* **WORK ITEM**:
Across the entries that follow, count each line holding "ProjectId" and state the total alone.

[Items from a data source]
────────────────
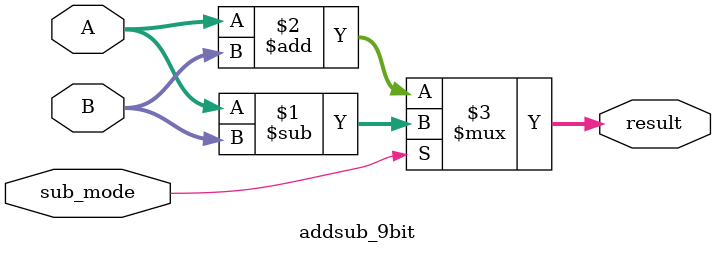
<source format=v>
module addsub_9bit (
    input wire [8:0] A,
    input wire [8:0] B,
    input wire sub_mode, // 0: add, 1: sub
    output wire [8:0] result
);
    assign result = sub_mode ? (A - B) : (A + B);
endmodule

</source>
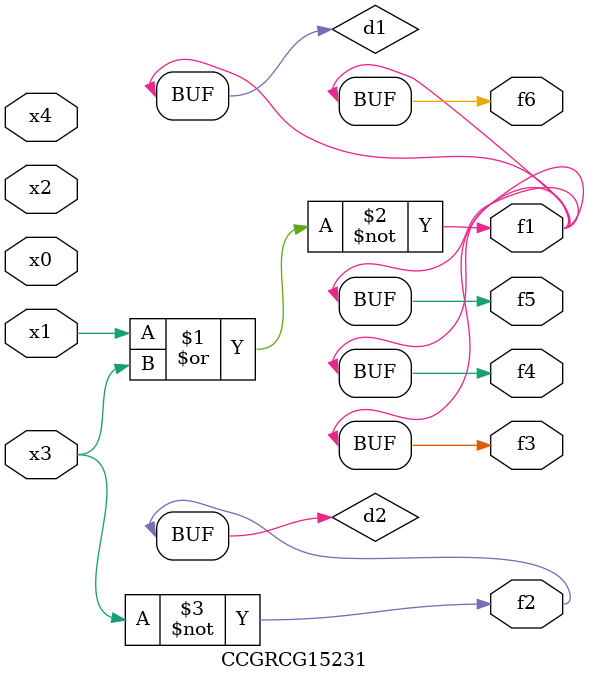
<source format=v>
module CCGRCG15231(
	input x0, x1, x2, x3, x4,
	output f1, f2, f3, f4, f5, f6
);

	wire d1, d2;

	nor (d1, x1, x3);
	not (d2, x3);
	assign f1 = d1;
	assign f2 = d2;
	assign f3 = d1;
	assign f4 = d1;
	assign f5 = d1;
	assign f6 = d1;
endmodule

</source>
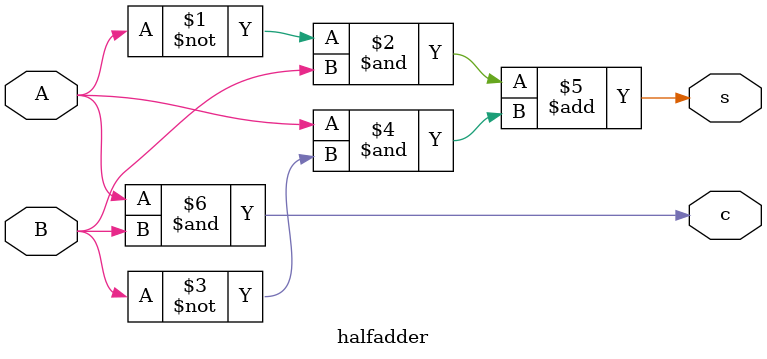
<source format=v>
`timescale 1ns / 1ps
module halfadder(
	input A, B,
	output s, c
	);

assign s = (~A & B) + (A & ~B);
assign c=(A & B);
 
endmodule
</source>
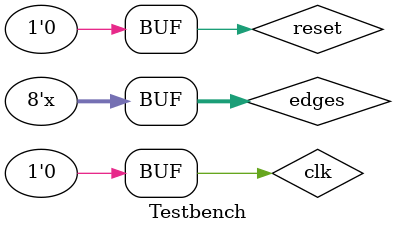
<source format=sv>
module Testbench();

    logic clk, reset, outputonly;
    logic [7:0] edges;

    wire [5:0] outputx;
    assign outputonly = ^outputx;

    initial begin
        $dumpfile("wave.vcd");
        $dumpvars(0, Testbench);
        reset<=1; edges <= 0; #1;
        reset<=0;
    end

    always begin
        clk<= 1; #1;
        clk<=0; #1;
        edges <= edges + 1;
    end

    SimpleWriteOnExec simpleWriteOnExec(clk, reset, edges, outputx);

endmodule
</source>
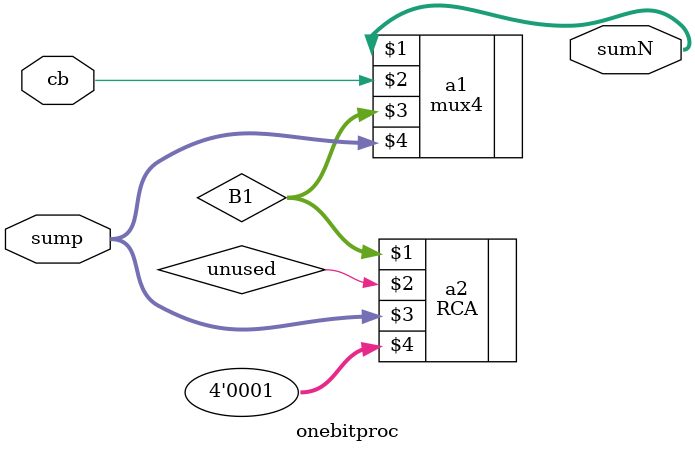
<source format=v>
module onebitproc(sumN,cb,sump);
input [3:0] sump;
input cb;
output [3:0] sumN;
wire [3:0] B1;

mux4 a1(sumN,cb,B1,sump);
RCA a2(B1,unused,sump,4'b0001);
endmodule
</source>
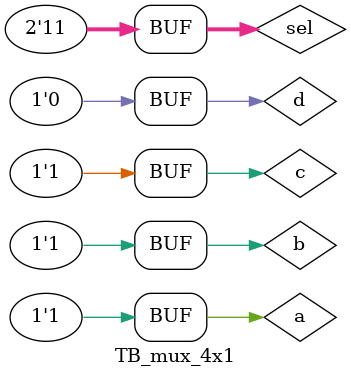
<source format=v>
module mux_4x1(a, b, c, d, sel, out);
  input a, b, c, d;
  input [1:0] sel;

  output out;

  wire w0, w1, w2, w3;
  
  assign w0 = a & ~sel[1] & ~sel[0];
  assign w1 = b & ~sel[1] & sel[0];
  assign w2 = c & sel[1] & ~sel[0];
  assign w3 = d & sel[1] & sel[0];

  assign out = w0 | w1 | w2 | w3;
endmodule

module TB_mux_4x1();
  reg a, b, c, d;
  reg [1:0] sel;

  wire out;

  mux_4x1 mux_4x1(a, b, c, d, sel, out);

  initial begin
    sel = 00; a = 1; b = 0; c = 0; d = 0; #10; // out = 1
    sel = 01; a = 0; b = 1; c = 0; d = 0; #10; // out = 1
    sel = 10; a = 0; b = 0; c = 1; d = 0; #10; // out = 1
    sel = 11; a = 0; b = 0; c = 0; d = 1; #10; // out = 1

    sel = 00; a = 0; b = 0; c = 0; d = 0; #10; // out = 0
    sel = 01; a = 0; b = 0; c = 0; d = 0; #10; // out = 0
    sel = 10; a = 0; b = 0; c = 0; d = 0; #10; // out = 0
    sel = 11; a = 0; b = 0; c = 0; d = 0; #10; // out = 0

    sel = 00; a = 0; b = 1; c = 1; d = 1; #10; // out = 0
    sel = 01; a = 1; b = 0; c = 1; d = 1; #10; // out = 0
    sel = 10; a = 1; b = 1; c = 0; d = 1; #10; // out = 0
    sel = 11; a = 1; b = 1; c = 1; d = 0; #10; // out = 0
  end
 endmodule
 
</source>
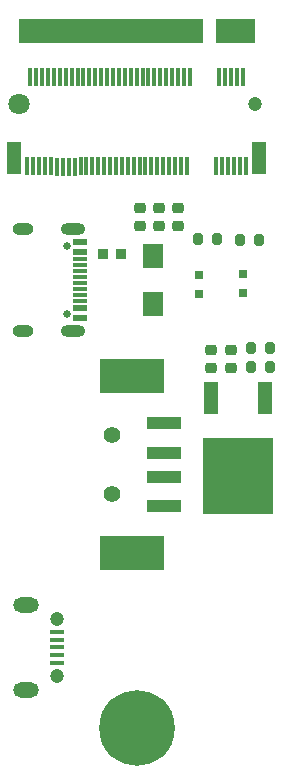
<source format=gbr>
%TF.GenerationSoftware,KiCad,Pcbnew,7.0.5*%
%TF.CreationDate,2023-08-28T16:59:48-05:00*%
%TF.ProjectId,Chimera_0002_thea,4368696d-6572-4615-9f30-3030325f7468,rev?*%
%TF.SameCoordinates,Original*%
%TF.FileFunction,Soldermask,Top*%
%TF.FilePolarity,Negative*%
%FSLAX46Y46*%
G04 Gerber Fmt 4.6, Leading zero omitted, Abs format (unit mm)*
G04 Created by KiCad (PCBNEW 7.0.5) date 2023-08-28 16:59:48*
%MOMM*%
%LPD*%
G01*
G04 APERTURE LIST*
G04 Aperture macros list*
%AMRoundRect*
0 Rectangle with rounded corners*
0 $1 Rounding radius*
0 $2 $3 $4 $5 $6 $7 $8 $9 X,Y pos of 4 corners*
0 Add a 4 corners polygon primitive as box body*
4,1,4,$2,$3,$4,$5,$6,$7,$8,$9,$2,$3,0*
0 Add four circle primitives for the rounded corners*
1,1,$1+$1,$2,$3*
1,1,$1+$1,$4,$5*
1,1,$1+$1,$6,$7*
1,1,$1+$1,$8,$9*
0 Add four rect primitives between the rounded corners*
20,1,$1+$1,$2,$3,$4,$5,0*
20,1,$1+$1,$4,$5,$6,$7,0*
20,1,$1+$1,$6,$7,$8,$9,0*
20,1,$1+$1,$8,$9,$2,$3,0*%
G04 Aperture macros list end*
%ADD10C,0.100000*%
%ADD11C,3.600000*%
%ADD12C,6.400000*%
%ADD13R,1.800000X2.000000*%
%ADD14RoundRect,0.225000X-0.250000X0.225000X-0.250000X-0.225000X0.250000X-0.225000X0.250000X0.225000X0*%
%ADD15RoundRect,0.200000X0.200000X0.275000X-0.200000X0.275000X-0.200000X-0.275000X0.200000X-0.275000X0*%
%ADD16C,1.200000*%
%ADD17C,1.800000*%
%ADD18R,0.300000X1.550013*%
%ADD19R,0.300000X1.524003*%
%ADD20R,1.300000X2.800000*%
%ADD21RoundRect,0.225000X0.250000X-0.225000X0.250000X0.225000X-0.250000X0.225000X-0.250000X-0.225000X0*%
%ADD22C,1.400051*%
%ADD23R,3.000000X1.000000*%
%ADD24R,5.499873X3.000000*%
%ADD25R,1.250013X0.400000*%
%ADD26O,2.200000X1.300000*%
%ADD27R,6.000000X6.500025*%
%ADD28R,0.806477X0.864008*%
%ADD29R,0.800000X0.800000*%
%ADD30C,0.649987*%
%ADD31O,2.100000X1.000000*%
%ADD32O,1.800000X1.000000*%
%ADD33R,1.240005X0.600000*%
%ADD34R,1.240005X0.300000*%
G04 APERTURE END LIST*
%TO.C,U2*%
D10*
X122425000Y-91900000D02*
X119225000Y-91900000D01*
X119225000Y-89900000D01*
X122425000Y-89900000D01*
X122425000Y-91900000D01*
G36*
X122425000Y-91900000D02*
G01*
X119225000Y-91900000D01*
X119225000Y-89900000D01*
X122425000Y-89900000D01*
X122425000Y-91900000D01*
G37*
X118025000Y-91900000D02*
X102575000Y-91900000D01*
X102575000Y-89900000D01*
X118025000Y-89900000D01*
X118025000Y-91900000D01*
G36*
X118025000Y-91900000D02*
G01*
X102575000Y-91900000D01*
X102575000Y-89900000D01*
X118025000Y-89900000D01*
X118025000Y-91900000D01*
G37*
%TD*%
D11*
%TO.C,H1*%
X112500000Y-149900000D03*
D12*
X112500000Y-149900000D03*
%TD*%
D13*
%TO.C,U3*%
X113899975Y-114000102D03*
X113899975Y-110000102D03*
%TD*%
D14*
%TO.C,C3*%
X116000000Y-105900000D03*
X116000000Y-107450000D03*
%TD*%
D15*
%TO.C,R3*%
X123825000Y-119400000D03*
X122175000Y-119400000D03*
%TD*%
D14*
%TO.C,C4*%
X118800000Y-117925000D03*
X118800000Y-119475000D03*
%TD*%
D15*
%TO.C,R4*%
X123825000Y-117800000D03*
X122175000Y-117800000D03*
%TD*%
D16*
%TO.C,CN1*%
X122499936Y-97125171D03*
D17*
X102499936Y-97125171D03*
D18*
X121749872Y-102400000D03*
X121499936Y-94850088D03*
X121250000Y-102400000D03*
X120999809Y-94850088D03*
X120749872Y-102400000D03*
X120499936Y-94850088D03*
X120250000Y-102400000D03*
X119999809Y-94850088D03*
X119749872Y-102400000D03*
X119499936Y-94850088D03*
X119250000Y-102400000D03*
X116999809Y-94850088D03*
X116749872Y-102400000D03*
X116499936Y-94850088D03*
X116250000Y-102400000D03*
X115999809Y-94850088D03*
X115749872Y-102400000D03*
X115499936Y-94850088D03*
X115250000Y-102400000D03*
X114999809Y-94850088D03*
X114749872Y-102400000D03*
X114499936Y-94850088D03*
X114250000Y-102400000D03*
X113999809Y-94850088D03*
X113749872Y-102400000D03*
X113499936Y-94850088D03*
X113250000Y-102400000D03*
X112999809Y-94850088D03*
X112749872Y-102400000D03*
X112499936Y-94850088D03*
X112250000Y-102400000D03*
X111999809Y-94850088D03*
X111749872Y-102400000D03*
X111499936Y-94850342D03*
X111250000Y-102400000D03*
X110999809Y-94850342D03*
X110749872Y-102400000D03*
X110499936Y-94850342D03*
X110250000Y-102400000D03*
X109999809Y-94850342D03*
X109749872Y-102400000D03*
X109499936Y-94850342D03*
X109250000Y-102400000D03*
X108999809Y-94850342D03*
X108749872Y-102400000D03*
X108499936Y-94850342D03*
X108250000Y-102400000D03*
X107999809Y-94850342D03*
X107749872Y-102400000D03*
X107499936Y-94850342D03*
D19*
X107250000Y-102400254D03*
X106999809Y-94850342D03*
X106749872Y-102400254D03*
X106499936Y-94850342D03*
X106250000Y-102400254D03*
X105999809Y-94850342D03*
X105749872Y-102400254D03*
X105499936Y-94850342D03*
D18*
X105250000Y-102400000D03*
X104999809Y-94850342D03*
X104749872Y-102400000D03*
X104499936Y-94850342D03*
X104250000Y-102400000D03*
X103999809Y-94850342D03*
X103749872Y-102400000D03*
X103499936Y-94850342D03*
X103250000Y-102400000D03*
D20*
X102149923Y-101675082D03*
X122849949Y-101675082D03*
%TD*%
D15*
%TO.C,R1*%
X119325000Y-108500000D03*
X117675000Y-108500000D03*
%TD*%
%TO.C,R2*%
X122900000Y-108650000D03*
X121250000Y-108650000D03*
%TD*%
D21*
%TO.C,C5*%
X120500000Y-119475000D03*
X120500000Y-117925000D03*
%TD*%
D22*
%TO.C,USB2*%
X110444882Y-125150000D03*
X110444882Y-130150000D03*
D23*
X114844933Y-131150000D03*
X114844933Y-128649873D03*
X114844933Y-126649873D03*
X114844933Y-124150000D03*
D24*
X112145161Y-120149492D03*
X112145161Y-135150508D03*
%TD*%
D25*
%TO.C,USB1*%
X105749733Y-141800076D03*
X105749733Y-142450064D03*
X105749733Y-143100051D03*
X105749733Y-143750038D03*
X105749733Y-144400026D03*
D16*
X105749987Y-140675108D03*
D26*
X103100000Y-139500102D03*
X103100000Y-146700000D03*
D16*
X105749987Y-145524994D03*
%TD*%
D20*
%TO.C,Q1*%
X123372797Y-122008026D03*
D27*
X121100000Y-128591974D03*
D20*
X118827203Y-122008026D03*
%TD*%
D28*
%TO.C,F1*%
X109646634Y-109800000D03*
X111153366Y-109800000D03*
%TD*%
D14*
%TO.C,C2*%
X114400000Y-105925000D03*
X114400000Y-107475000D03*
%TD*%
%TO.C,C1*%
X112800000Y-105900000D03*
X112800000Y-107450000D03*
%TD*%
D29*
%TO.C,LED1*%
X121503429Y-113098934D03*
X121496571Y-111500000D03*
%TD*%
D30*
%TO.C,U1*%
X106598661Y-109100077D03*
X106598661Y-114890018D03*
D31*
X107098534Y-107679960D03*
X107098534Y-116320041D03*
D32*
X102918448Y-116320041D03*
X102918448Y-107679960D03*
D33*
X107718549Y-108800102D03*
X107718549Y-109599950D03*
D34*
X107718549Y-110750064D03*
X107718549Y-111750064D03*
X107718549Y-112249937D03*
X107718549Y-113249937D03*
D33*
X107718549Y-115199899D03*
X107718549Y-114400051D03*
D34*
X107718549Y-113750064D03*
X107718549Y-112750064D03*
X107718549Y-111249937D03*
X107718549Y-110249937D03*
%TD*%
D29*
%TO.C,LED2*%
X117803429Y-113198934D03*
X117796571Y-111600000D03*
%TD*%
M02*

</source>
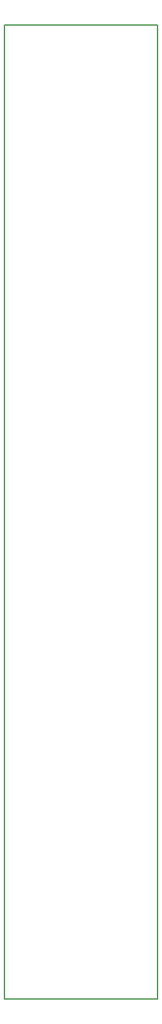
<source format=gbr>
G04 #@! TF.GenerationSoftware,KiCad,Pcbnew,(5.1.5)-3*
G04 #@! TF.CreationDate,2020-05-13T21:32:38+01:00*
G04 #@! TF.ProjectId,Ringo_panel,52696e67-6f5f-4706-916e-656c2e6b6963,rev?*
G04 #@! TF.SameCoordinates,Original*
G04 #@! TF.FileFunction,Profile,NP*
%FSLAX46Y46*%
G04 Gerber Fmt 4.6, Leading zero omitted, Abs format (unit mm)*
G04 Created by KiCad (PCBNEW (5.1.5)-3) date 2020-05-13 21:32:38*
%MOMM*%
%LPD*%
G04 APERTURE LIST*
%ADD10C,0.200000*%
G04 APERTURE END LIST*
D10*
X135300000Y-155600000D02*
X155620000Y-155600000D01*
X135300000Y-27100000D02*
X135300000Y-155600000D01*
X155620000Y-27100000D02*
X155620000Y-155600000D01*
X135300000Y-27100000D02*
X155620000Y-27100000D01*
M02*

</source>
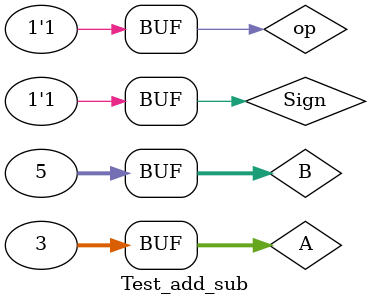
<source format=v>
module ALU_add_sub(A,B,op,Sign,Result,Z,V,N);

//A,B为两个32位输入，op为ALUFun[0]（1为sub，0为add）
//Sign为符号位标志（1为有符号，0为无符号）
//Result为32位输出，Z为0标志，V为溢出标志，N为结果为负标志

input [31:0] A,B;
input op,Sign;
output [31:0] Result;
output Z,V,N;

reg [31:0] NB;			//B或B的补码
reg [32:0] T_Result;	//真实结果
wire Sign_V;

always @(*)
begin
NB = B;
	if(Sign)
	begin
		if(op)
		begin
			NB = ~B + 1;
		end
		else begin
			NB = B;
		end
	end
	T_Result = A + NB;
end

assign Result = T_Result[31:0];
//判断是否为0只需按位取或再取反
assign Z = ~(|Result);

//只有符号位都为1，且输出高位为0才溢出
assign Sign_V = (A[31 && NB[31]]) ? ~Result[31]: 0;			
//如为无符号数，直接判断T_Result高位即可
assign V = (~Sign) ? T_Result[32] : Sign_V;		

//如为无符号数，则必为正数，否则由高位判断
assign N = (~Sign) ? 0 : T_Result[31];
endmodule

module Test_add_sub;
reg [31:0]A,B;
reg op,Sign;
initial 
begin
	A=32'd3;
	B=32'd5;
	Sign=1;
	op=1;
end
ALU_add_sub ZY(A,B,op,Sign,S,Z,V,N);
endmodule


</source>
────────────────
* **ANSWER TO THE PROBLEM**:
2